*** Exercise input Section Begins ***

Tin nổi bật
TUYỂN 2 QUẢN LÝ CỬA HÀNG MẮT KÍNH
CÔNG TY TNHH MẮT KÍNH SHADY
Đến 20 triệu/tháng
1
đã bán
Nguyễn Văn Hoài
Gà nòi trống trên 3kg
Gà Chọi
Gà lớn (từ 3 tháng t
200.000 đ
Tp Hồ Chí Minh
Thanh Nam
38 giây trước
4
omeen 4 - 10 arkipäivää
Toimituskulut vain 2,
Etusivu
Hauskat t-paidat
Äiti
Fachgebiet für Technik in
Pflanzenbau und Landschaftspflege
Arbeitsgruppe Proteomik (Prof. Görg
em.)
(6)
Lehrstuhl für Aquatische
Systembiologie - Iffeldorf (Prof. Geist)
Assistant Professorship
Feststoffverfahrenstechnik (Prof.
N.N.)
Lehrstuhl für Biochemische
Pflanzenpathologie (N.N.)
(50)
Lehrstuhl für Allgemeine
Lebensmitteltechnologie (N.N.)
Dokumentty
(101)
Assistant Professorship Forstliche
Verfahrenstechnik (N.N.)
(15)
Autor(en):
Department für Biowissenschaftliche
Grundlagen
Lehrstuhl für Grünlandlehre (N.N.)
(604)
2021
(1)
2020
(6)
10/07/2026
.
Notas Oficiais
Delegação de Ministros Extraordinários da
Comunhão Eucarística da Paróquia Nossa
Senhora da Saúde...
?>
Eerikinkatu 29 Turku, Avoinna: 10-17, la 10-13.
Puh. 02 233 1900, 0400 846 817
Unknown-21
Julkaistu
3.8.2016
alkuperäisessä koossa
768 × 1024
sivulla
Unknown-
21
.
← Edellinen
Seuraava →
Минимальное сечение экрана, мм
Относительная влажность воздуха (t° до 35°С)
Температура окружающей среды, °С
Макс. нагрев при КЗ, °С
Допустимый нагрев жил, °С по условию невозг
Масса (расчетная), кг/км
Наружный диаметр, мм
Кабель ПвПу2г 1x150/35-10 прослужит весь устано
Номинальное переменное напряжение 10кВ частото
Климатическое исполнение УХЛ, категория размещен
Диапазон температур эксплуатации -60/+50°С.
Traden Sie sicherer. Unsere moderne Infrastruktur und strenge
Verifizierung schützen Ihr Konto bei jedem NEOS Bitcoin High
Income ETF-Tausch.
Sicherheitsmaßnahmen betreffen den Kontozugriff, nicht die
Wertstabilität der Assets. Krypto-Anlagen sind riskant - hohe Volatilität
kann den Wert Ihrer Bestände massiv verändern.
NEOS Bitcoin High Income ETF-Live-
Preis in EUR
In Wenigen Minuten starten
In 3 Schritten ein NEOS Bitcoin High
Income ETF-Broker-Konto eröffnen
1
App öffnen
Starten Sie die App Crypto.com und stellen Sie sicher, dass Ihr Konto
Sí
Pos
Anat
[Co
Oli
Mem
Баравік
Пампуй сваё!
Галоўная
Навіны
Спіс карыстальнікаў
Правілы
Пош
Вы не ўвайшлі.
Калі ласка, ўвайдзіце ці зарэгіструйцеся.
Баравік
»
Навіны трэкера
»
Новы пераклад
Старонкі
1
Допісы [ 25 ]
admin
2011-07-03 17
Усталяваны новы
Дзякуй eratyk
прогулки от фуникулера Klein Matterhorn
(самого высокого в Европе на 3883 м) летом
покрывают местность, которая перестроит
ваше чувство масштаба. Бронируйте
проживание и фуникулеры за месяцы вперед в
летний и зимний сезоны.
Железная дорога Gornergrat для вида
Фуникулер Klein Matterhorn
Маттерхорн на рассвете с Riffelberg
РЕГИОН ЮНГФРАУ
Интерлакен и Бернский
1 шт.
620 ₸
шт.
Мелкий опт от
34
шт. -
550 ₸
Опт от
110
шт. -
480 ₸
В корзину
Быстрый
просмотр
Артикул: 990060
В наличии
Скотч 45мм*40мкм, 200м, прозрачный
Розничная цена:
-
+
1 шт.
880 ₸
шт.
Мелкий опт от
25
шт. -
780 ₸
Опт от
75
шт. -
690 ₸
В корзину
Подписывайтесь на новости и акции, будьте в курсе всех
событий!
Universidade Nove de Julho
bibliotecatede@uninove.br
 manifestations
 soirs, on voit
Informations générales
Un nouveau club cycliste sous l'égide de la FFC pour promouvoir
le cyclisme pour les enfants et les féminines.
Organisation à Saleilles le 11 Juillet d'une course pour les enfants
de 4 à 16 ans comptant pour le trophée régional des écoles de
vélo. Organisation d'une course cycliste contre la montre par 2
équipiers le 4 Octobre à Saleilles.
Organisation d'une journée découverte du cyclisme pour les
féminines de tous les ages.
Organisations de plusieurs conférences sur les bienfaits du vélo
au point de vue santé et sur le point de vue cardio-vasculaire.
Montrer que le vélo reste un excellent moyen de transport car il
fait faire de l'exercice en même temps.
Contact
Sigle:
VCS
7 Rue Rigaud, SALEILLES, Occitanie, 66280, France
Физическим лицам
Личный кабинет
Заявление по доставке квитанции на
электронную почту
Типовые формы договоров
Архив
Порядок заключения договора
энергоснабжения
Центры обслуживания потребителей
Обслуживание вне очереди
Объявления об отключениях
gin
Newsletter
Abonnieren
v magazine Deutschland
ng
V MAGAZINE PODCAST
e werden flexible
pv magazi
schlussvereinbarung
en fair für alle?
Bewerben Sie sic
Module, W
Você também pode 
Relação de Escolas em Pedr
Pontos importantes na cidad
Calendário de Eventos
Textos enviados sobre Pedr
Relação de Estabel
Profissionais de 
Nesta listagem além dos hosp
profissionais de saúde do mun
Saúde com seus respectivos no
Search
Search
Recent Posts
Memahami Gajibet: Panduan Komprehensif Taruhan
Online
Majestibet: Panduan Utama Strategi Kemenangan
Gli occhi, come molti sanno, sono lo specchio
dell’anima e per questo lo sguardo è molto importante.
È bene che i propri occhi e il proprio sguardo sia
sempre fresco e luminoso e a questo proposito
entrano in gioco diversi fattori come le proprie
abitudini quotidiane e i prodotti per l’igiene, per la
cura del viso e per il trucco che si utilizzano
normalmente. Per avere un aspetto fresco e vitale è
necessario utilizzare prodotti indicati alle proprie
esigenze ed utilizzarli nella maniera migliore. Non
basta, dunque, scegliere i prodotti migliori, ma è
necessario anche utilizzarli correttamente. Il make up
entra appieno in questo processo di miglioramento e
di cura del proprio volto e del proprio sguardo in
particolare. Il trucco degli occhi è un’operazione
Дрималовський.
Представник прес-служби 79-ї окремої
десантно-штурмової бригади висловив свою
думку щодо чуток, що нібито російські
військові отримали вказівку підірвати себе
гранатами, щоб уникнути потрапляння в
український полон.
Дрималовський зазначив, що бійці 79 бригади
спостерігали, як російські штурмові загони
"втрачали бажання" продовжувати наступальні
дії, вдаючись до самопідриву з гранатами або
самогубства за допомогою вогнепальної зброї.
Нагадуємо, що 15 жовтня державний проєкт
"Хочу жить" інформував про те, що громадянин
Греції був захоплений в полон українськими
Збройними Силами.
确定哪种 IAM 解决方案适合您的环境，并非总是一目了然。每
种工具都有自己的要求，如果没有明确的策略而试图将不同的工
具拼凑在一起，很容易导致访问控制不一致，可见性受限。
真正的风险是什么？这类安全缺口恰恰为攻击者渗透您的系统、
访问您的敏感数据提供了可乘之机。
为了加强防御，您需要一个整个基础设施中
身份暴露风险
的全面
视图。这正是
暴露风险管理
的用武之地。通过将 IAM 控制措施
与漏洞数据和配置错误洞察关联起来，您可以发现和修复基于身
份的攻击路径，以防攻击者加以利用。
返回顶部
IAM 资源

*** Exercise input Section Ends ***

▶ _What needs to be done_: Each line of the data is to be output exactly, with none skipped.

▶ _Solution for this task_:
Tin nổi bật
TUYỂN 2 QUẢN LÝ CỬA HÀNG MẮT KÍNH
CÔNG TY TNHH MẮT KÍNH SHADY
Đến 20 triệu/tháng
1
đã bán
Nguyễn Văn Hoài
Gà nòi trống trên 3kg
Gà Chọi
Gà lớn (từ 3 tháng t
200.000 đ
Tp Hồ Chí Minh
Thanh Nam
38 giây trước
4
omeen 4 - 10 arkipäivää
Toimituskulut vain 2,
Etusivu
Hauskat t-paidat
Äiti
Fachgebiet für Technik in
Pflanzenbau und Landschaftspflege
Arbeitsgruppe Proteomik (Prof. Görg
em.)
(6)
Lehrstuhl für Aquatische
Systembiologie - Iffeldorf (Prof. Geist)
Assistant Professorship
Feststoffverfahrenstechnik (Prof.
N.N.)
Lehrstuhl für Biochemische
Pflanzenpathologie (N.N.)
(50)
Lehrstuhl für Allgemeine
Lebensmitteltechnologie (N.N.)
Dokumentty
(101)
Assistant Professorship Forstliche
Verfahrenstechnik (N.N.)
(15)
Autor(en):
Department für Biowissenschaftliche
Grundlagen
Lehrstuhl für Grünlandlehre (N.N.)
(604)
2021
(1)
2020
(6)
10/07/2026
.
Notas Oficiais
Delegação de Ministros Extraordinários da
Comunhão Eucarística da Paróquia Nossa
Senhora da Saúde...
?>
Eerikinkatu 29 Turku, Avoinna: 10-17, la 10-13.
Puh. 02 233 1900, 0400 846 817
Unknown-21
Julkaistu
3.8.2016
alkuperäisessä koossa
768 × 1024
sivulla
Unknown-
21
.
← Edellinen
Seuraava →
Минимальное сечение экрана, мм
Относительная влажность воздуха (t° до 35°С)
Температура окружающей среды, °С
Макс. нагрев при КЗ, °С
Допустимый нагрев жил, °С по условию невозг
Масса (расчетная), кг/км
Наружный диаметр, мм
Кабель ПвПу2г 1x150/35-10 прослужит весь устано
Номинальное переменное напряжение 10кВ частото
Климатическое исполнение УХЛ, категория размещен
Диапазон температур эксплуатации -60/+50°С.
Traden Sie sicherer. Unsere moderne Infrastruktur und strenge
Verifizierung schützen Ihr Konto bei jedem NEOS Bitcoin High
Income ETF-Tausch.
Sicherheitsmaßnahmen betreffen den Kontozugriff, nicht die
Wertstabilität der Assets. Krypto-Anlagen sind riskant - hohe Volatilität
kann den Wert Ihrer Bestände massiv verändern.
NEOS Bitcoin High Income ETF-Live-
Preis in EUR
In Wenigen Minuten starten
In 3 Schritten ein NEOS Bitcoin High
Income ETF-Broker-Konto eröffnen
1
App öffnen
Starten Sie die App Crypto.com und stellen Sie sicher, dass Ihr Konto
Sí
Pos
Anat
[Co
Oli
Mem
Баравік
Пампуй сваё!
Галоўная
Навіны
Спіс карыстальнікаў
Правілы
Пош
Вы не ўвайшлі.
Калі ласка, ўвайдзіце ці зарэгіструйцеся.
Баравік
»
Навіны трэкера
»
Новы пераклад
Старонкі
1
Допісы [ 25 ]
admin
2011-07-03 17
Усталяваны новы
Дзякуй eratyk
прогулки от фуникулера Klein Matterhorn
(самого высокого в Европе на 3883 м) летом
покрывают местность, которая перестроит
ваше чувство масштаба. Бронируйте
проживание и фуникулеры за месяцы вперед в
летний и зимний сезоны.
Железная дорога Gornergrat для вида
Фуникулер Klein Matterhorn
Маттерхорн на рассвете с Riffelberg
РЕГИОН ЮНГФРАУ
Интерлакен и Бернский
1 шт.
620 ₸
шт.
Мелкий опт от
34
шт. -
550 ₸
Опт от
110
шт. -
480 ₸
В корзину
Быстрый
просмотр
Артикул: 990060
В наличии
Скотч 45мм*40мкм, 200м, прозрачный
Розничная цена:
-
+
1 шт.
880 ₸
шт.
Мелкий опт от
25
шт. -
780 ₸
Опт от
75
шт. -
690 ₸
В корзину
Подписывайтесь на новости и акции, будьте в курсе всех
событий!
Universidade Nove de Julho
bibliotecatede@uninove.br
 manifestations
 soirs, on voit
Informations générales
Un nouveau club cycliste sous l'égide de la FFC pour promouvoir
le cyclisme pour les enfants et les féminines.
Organisation à Saleilles le 11 Juillet d'une course pour les enfants
de 4 à 16 ans comptant pour le trophée régional des écoles de
vélo. Organisation d'une course cycliste contre la montre par 2
équipiers le 4 Octobre à Saleilles.
Organisation d'une journée découverte du cyclisme pour les
féminines de tous les ages.
Organisations de plusieurs conférences sur les bienfaits du vélo
au point de vue santé et sur le point de vue cardio-vasculaire.
Montrer que le vélo reste un excellent moyen de transport car il
fait faire de l'exercice en même temps.
Contact
Sigle:
VCS
7 Rue Rigaud, SALEILLES, Occitanie, 66280, France
Физическим лицам
Личный кабинет
Заявление по доставке квитанции на
электронную почту
Типовые формы договоров
Архив
Порядок заключения договора
энергоснабжения
Центры обслуживания потребителей
Обслуживание вне очереди
Объявления об отключениях
gin
Newsletter
Abonnieren
v magazine Deutschland
ng
V MAGAZINE PODCAST
e werden flexible
pv magazi
schlussvereinbarung
en fair für alle?
Bewerben Sie sic
Module, W
Você também pode 
Relação de Escolas em Pedr
Pontos importantes na cidad
Calendário de Eventos
Textos enviados sobre Pedr
Relação de Estabel
Profissionais de 
Nesta listagem além dos hosp
profissionais de saúde do mun
Saúde com seus respectivos no
Search
Search
Recent Posts
Memahami Gajibet: Panduan Komprehensif Taruhan
Online
Majestibet: Panduan Utama Strategi Kemenangan
Gli occhi, come molti sanno, sono lo specchio
dell’anima e per questo lo sguardo è molto importante.
È bene che i propri occhi e il proprio sguardo sia
sempre fresco e luminoso e a questo proposito
entrano in gioco diversi fattori come le proprie
abitudini quotidiane e i prodotti per l’igiene, per la
cura del viso e per il trucco che si utilizzano
normalmente. Per avere un aspetto fresco e vitale è
necessario utilizzare prodotti indicati alle proprie
esigenze ed utilizzarli nella maniera migliore. Non
basta, dunque, scegliere i prodotti migliori, ma è
necessario anche utilizzarli correttamente. Il make up
entra appieno in questo processo di miglioramento e
di cura del proprio volto e del proprio sguardo in
particolare. Il trucco degli occhi è un’operazione
Дрималовський.
Представник прес-служби 79-ї окремої
десантно-штурмової бригади висловив свою
думку щодо чуток, що нібито російські
військові отримали вказівку підірвати себе
гранатами, щоб уникнути потрапляння в
український полон.
Дрималовський зазначив, що бійці 79 бригади
спостерігали, як російські штурмові загони
"втрачали бажання" продовжувати наступальні
дії, вдаючись до самопідриву з гранатами або
самогубства за допомогою вогнепальної зброї.
Нагадуємо, що 15 жовтня державний проєкт
"Хочу жить" інформував про те, що громадянин
Греції був захоплений в полон українськими
Збройними Силами.
确定哪种 IAM 解决方案适合您的环境，并非总是一目了然。每
种工具都有自己的要求，如果没有明确的策略而试图将不同的工
具拼凑在一起，很容易导致访问控制不一致，可见性受限。
真正的风险是什么？这类安全缺口恰恰为攻击者渗透您的系统、
访问您的敏感数据提供了可乘之机。
为了加强防御，您需要一个整个基础设施中
身份暴露风险
的全面
视图。这正是
暴露风险管理
的用武之地。通过将 IAM 控制措施
与漏洞数据和配置错误洞察关联起来，您可以发现和修复基于身
份的攻击路径，以防攻击者加以利用。
返回顶部
IAM 资源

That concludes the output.